Each line, starting at the one with "focal_mm: 5.96" and running to the end of the data below, is to be set down again exactly, both ends included; leave pictures out.
*** MATERIAL FOR THE TASK Section Begins ***
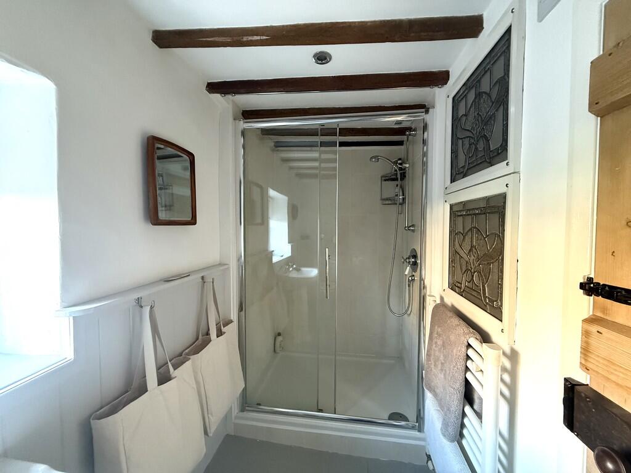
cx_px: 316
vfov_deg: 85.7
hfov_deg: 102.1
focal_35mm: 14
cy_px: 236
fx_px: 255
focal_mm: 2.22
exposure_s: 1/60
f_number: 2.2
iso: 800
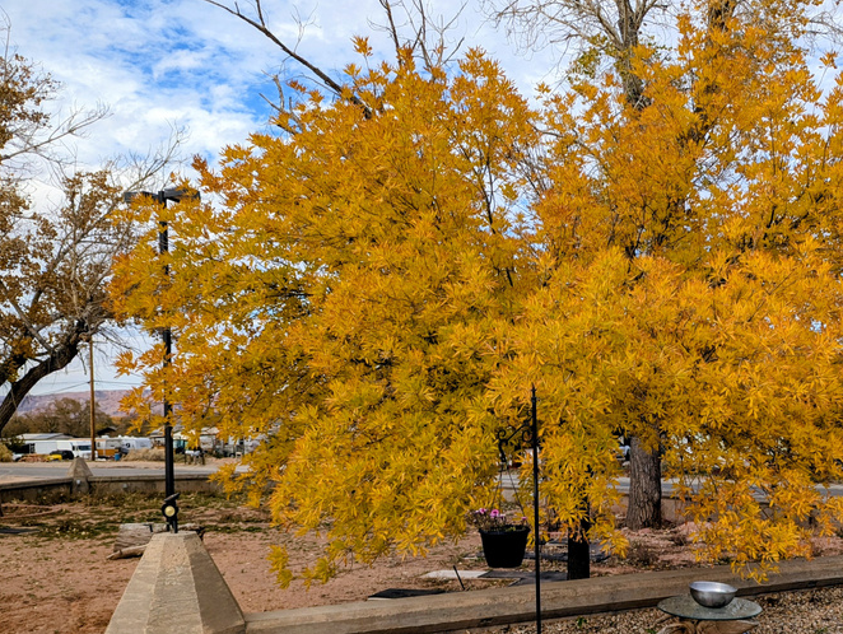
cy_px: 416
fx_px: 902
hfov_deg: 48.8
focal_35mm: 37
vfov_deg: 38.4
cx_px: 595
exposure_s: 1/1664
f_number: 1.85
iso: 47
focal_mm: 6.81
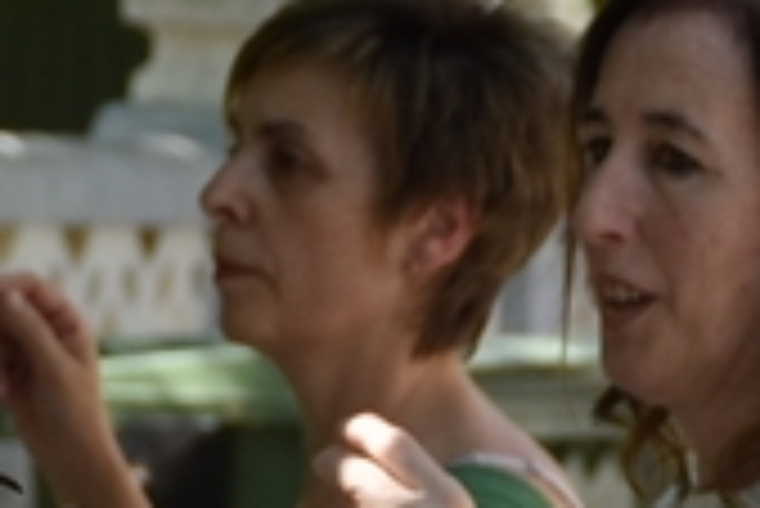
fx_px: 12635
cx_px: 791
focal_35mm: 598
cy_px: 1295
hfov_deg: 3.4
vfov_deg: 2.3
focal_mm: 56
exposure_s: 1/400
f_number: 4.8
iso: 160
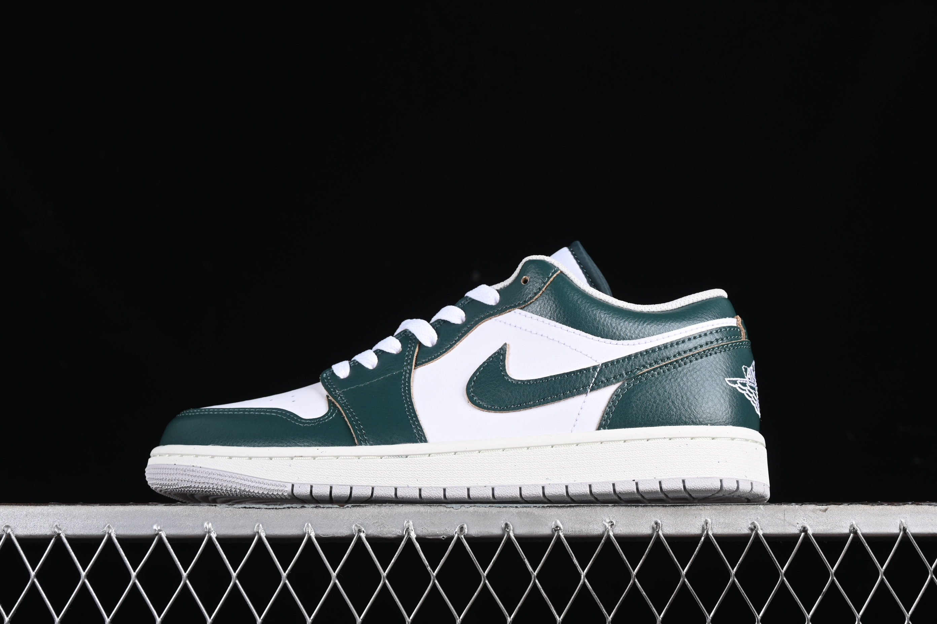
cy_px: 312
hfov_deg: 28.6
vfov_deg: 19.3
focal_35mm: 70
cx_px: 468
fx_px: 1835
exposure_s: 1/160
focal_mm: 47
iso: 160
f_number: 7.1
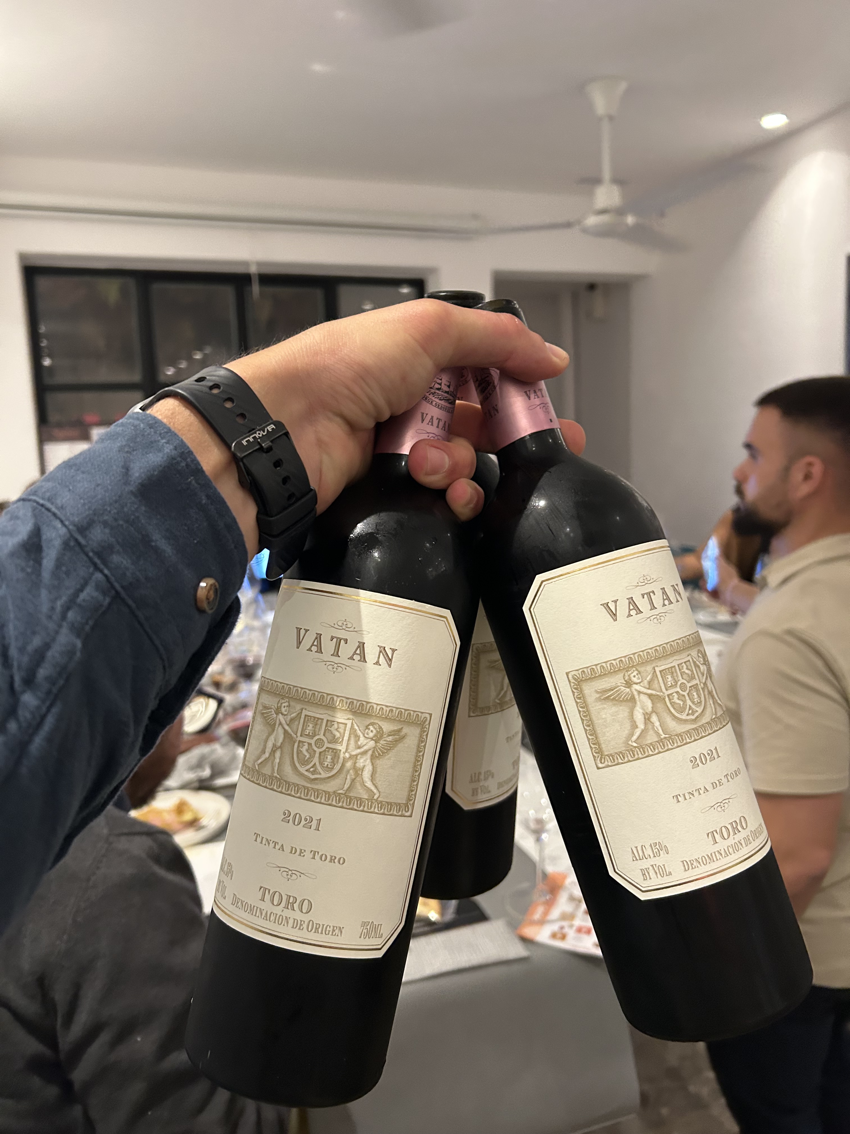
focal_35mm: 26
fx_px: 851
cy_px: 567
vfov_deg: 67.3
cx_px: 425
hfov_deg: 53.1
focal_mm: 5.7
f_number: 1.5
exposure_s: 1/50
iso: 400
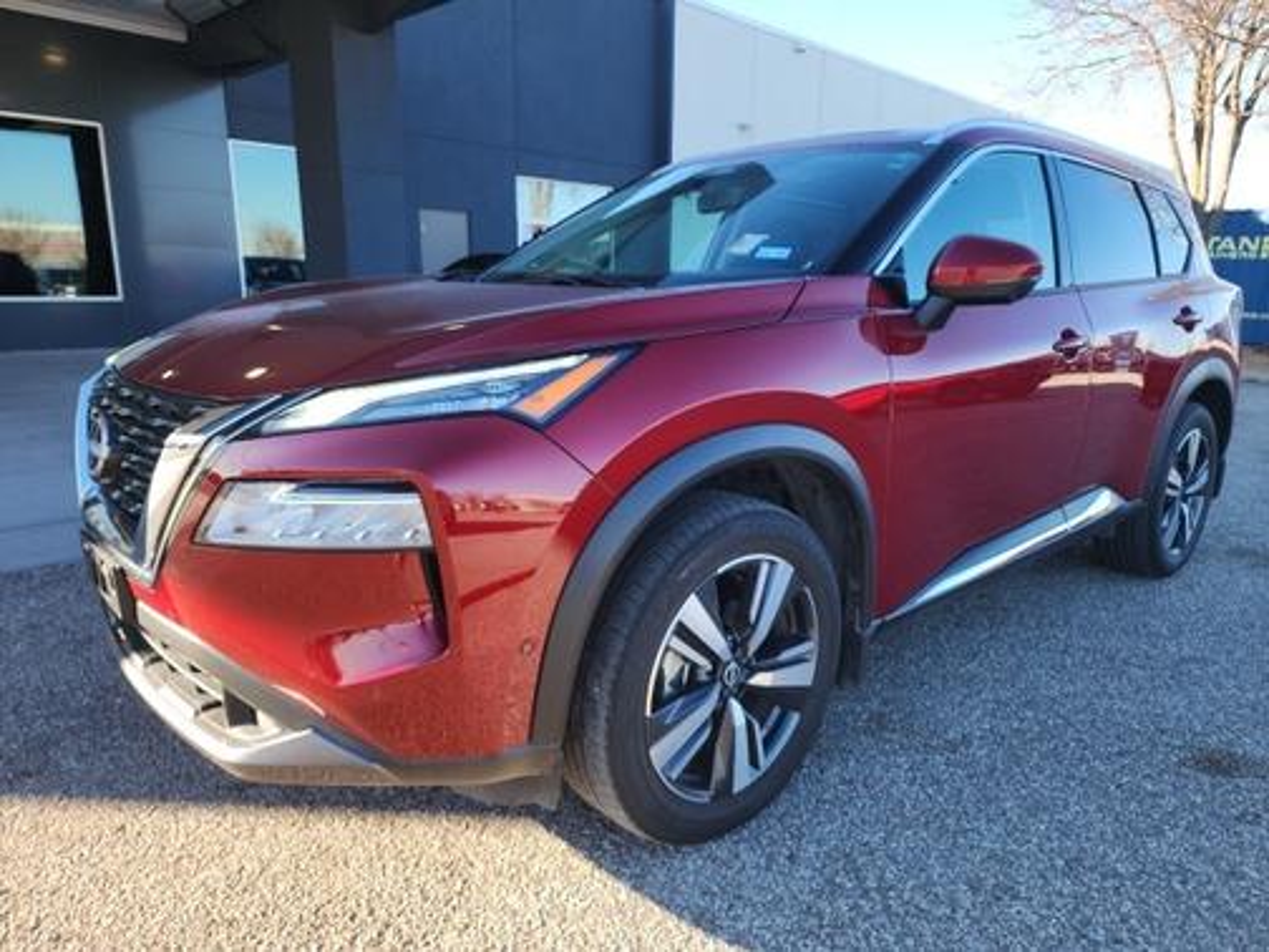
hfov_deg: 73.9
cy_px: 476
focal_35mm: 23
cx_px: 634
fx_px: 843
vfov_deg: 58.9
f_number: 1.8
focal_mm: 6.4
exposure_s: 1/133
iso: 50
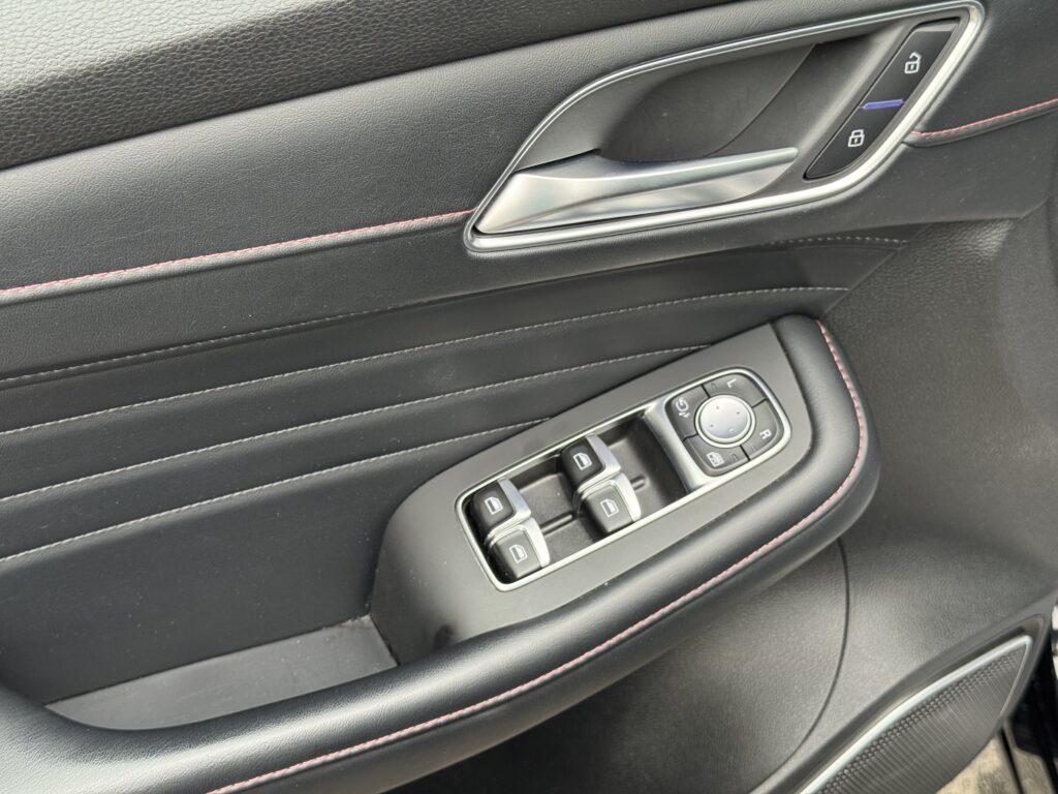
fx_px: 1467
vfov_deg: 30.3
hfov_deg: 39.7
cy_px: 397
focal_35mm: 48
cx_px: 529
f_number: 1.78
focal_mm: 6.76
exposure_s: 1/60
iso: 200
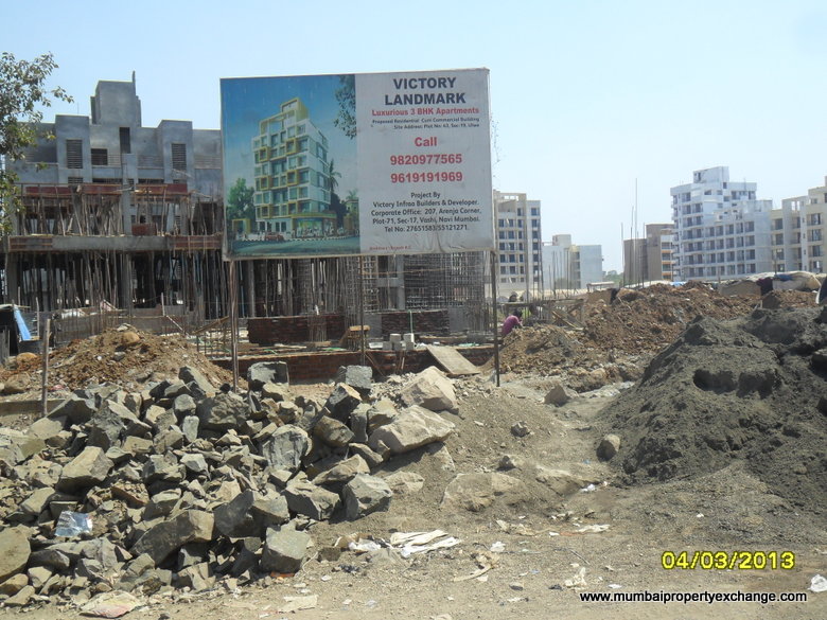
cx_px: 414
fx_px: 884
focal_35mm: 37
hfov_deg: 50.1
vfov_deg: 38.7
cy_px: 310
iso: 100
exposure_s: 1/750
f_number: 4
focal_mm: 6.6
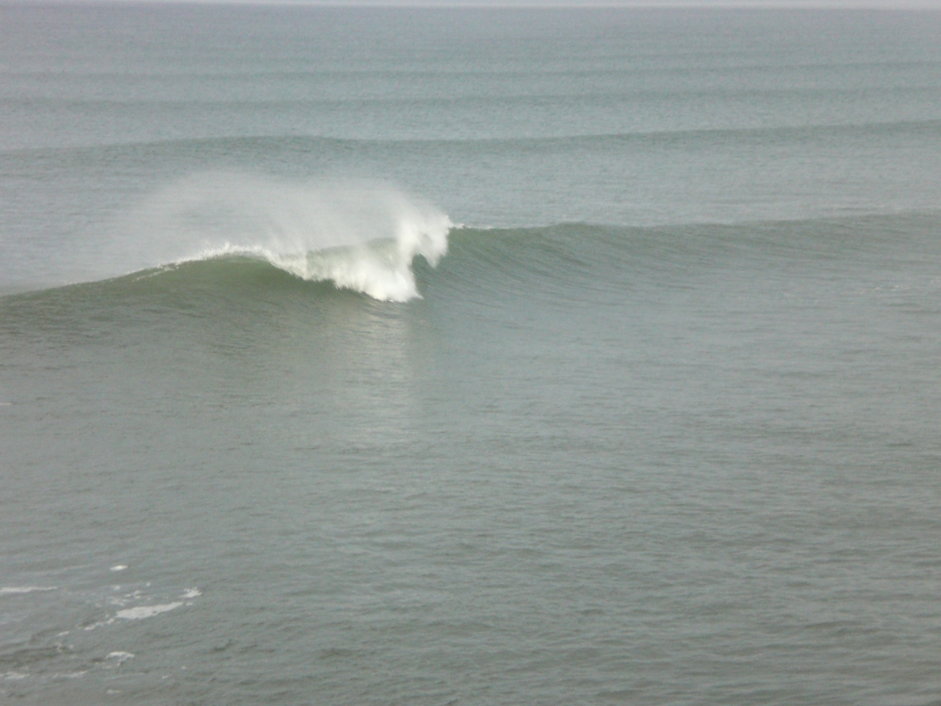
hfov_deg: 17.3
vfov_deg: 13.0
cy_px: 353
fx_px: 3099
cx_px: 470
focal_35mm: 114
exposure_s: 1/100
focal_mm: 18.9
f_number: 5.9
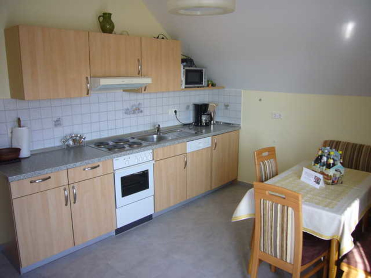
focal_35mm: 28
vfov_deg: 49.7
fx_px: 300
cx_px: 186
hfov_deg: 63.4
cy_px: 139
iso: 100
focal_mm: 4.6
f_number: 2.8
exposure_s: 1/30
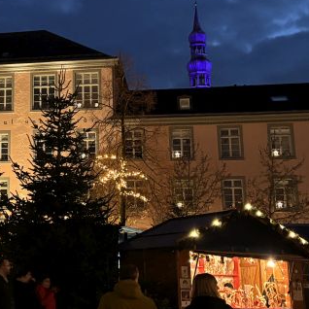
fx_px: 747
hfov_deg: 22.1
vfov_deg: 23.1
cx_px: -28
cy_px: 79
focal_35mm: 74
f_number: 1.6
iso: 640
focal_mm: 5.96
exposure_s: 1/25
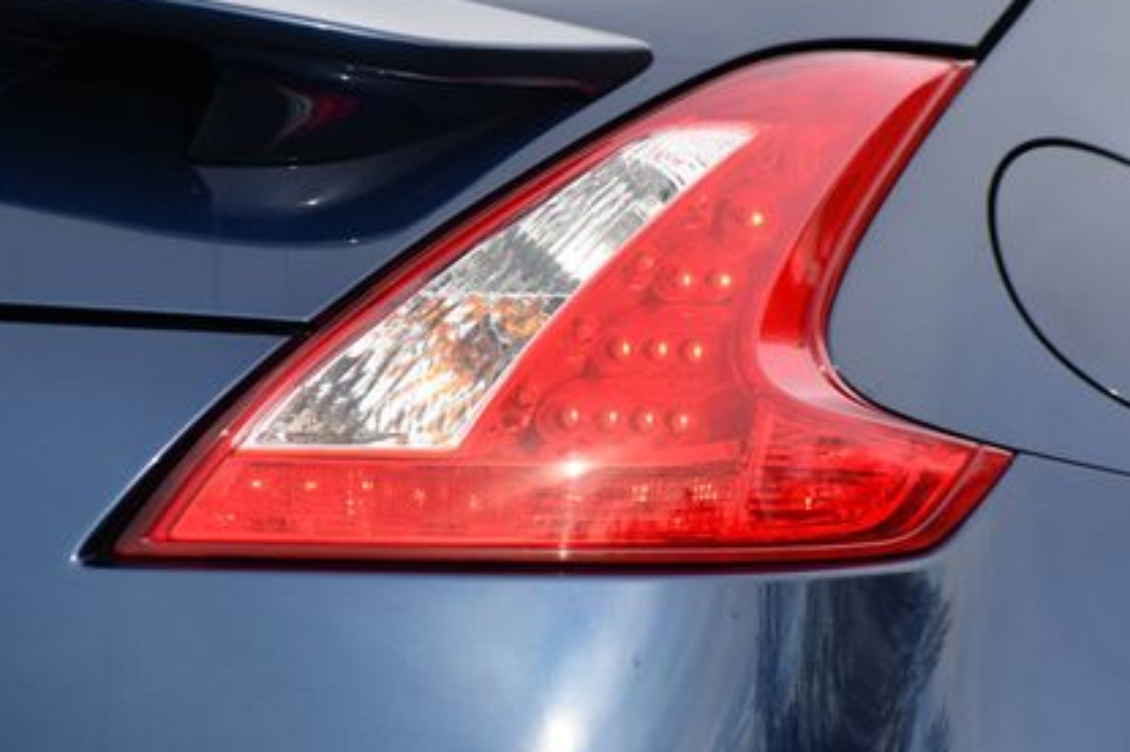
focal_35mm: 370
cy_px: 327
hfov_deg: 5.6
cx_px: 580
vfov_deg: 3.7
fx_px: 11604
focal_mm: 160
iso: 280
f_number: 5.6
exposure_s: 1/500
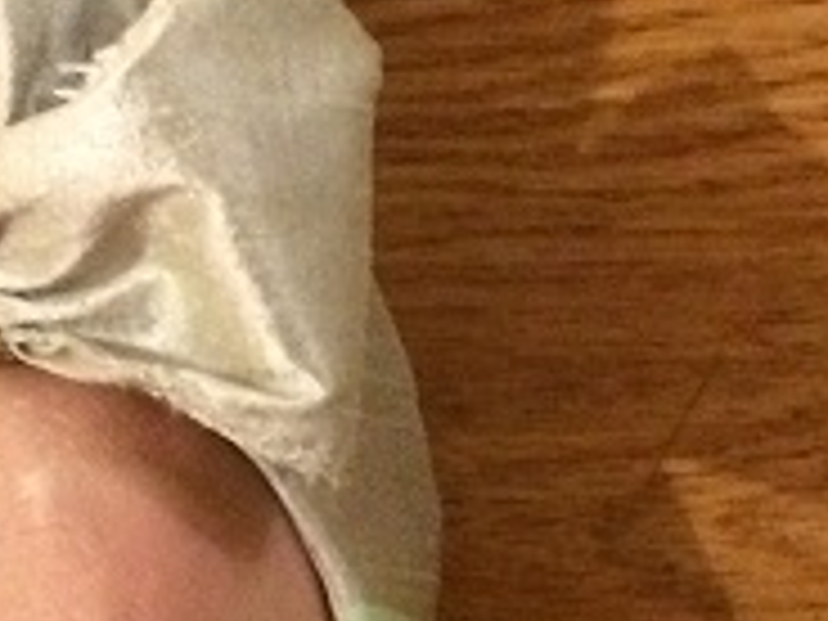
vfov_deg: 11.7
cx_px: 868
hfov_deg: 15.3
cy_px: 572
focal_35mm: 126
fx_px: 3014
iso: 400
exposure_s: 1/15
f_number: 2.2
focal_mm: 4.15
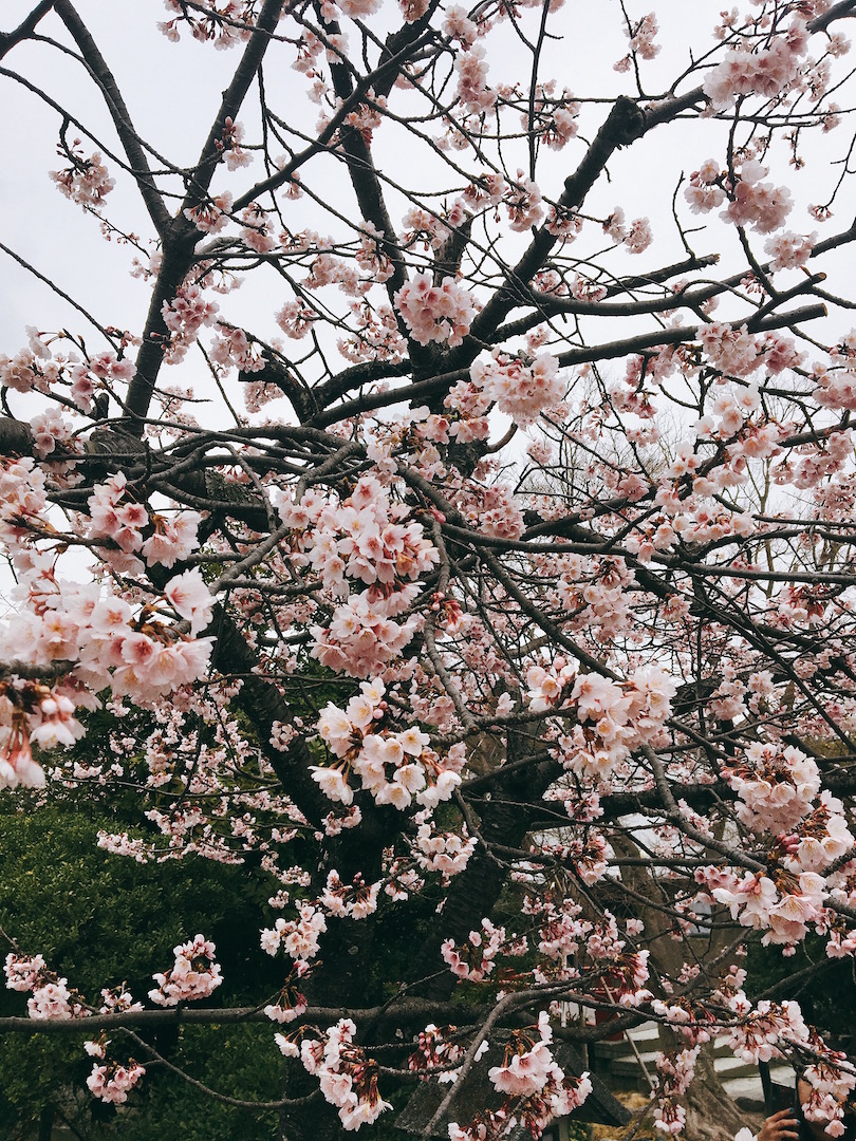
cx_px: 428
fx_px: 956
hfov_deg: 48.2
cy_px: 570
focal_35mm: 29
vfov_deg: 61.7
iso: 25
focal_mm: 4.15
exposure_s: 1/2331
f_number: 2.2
*** MATERIAL FOR THE TASK Section Ends ***
# SOLUTION
focal_mm: 5.96
exposure_s: 1/25
focal_35mm: 370
cy_px: 327
hfov_deg: 5.6
cx_px: 580
vfov_deg: 3.7
fx_px: 11604
focal_mm: 160
iso: 280
f_number: 5.6
exposure_s: 1/500
vfov_deg: 11.7
cx_px: 868
hfov_deg: 15.3
cy_px: 572
focal_35mm: 126
fx_px: 3014
iso: 400
exposure_s: 1/15
f_number: 2.2
focal_mm: 4.15
cx_px: 428
fx_px: 956
hfov_deg: 48.2
cy_px: 570
focal_35mm: 29
vfov_deg: 61.7
iso: 25
focal_mm: 4.15
exposure_s: 1/2331
f_number: 2.2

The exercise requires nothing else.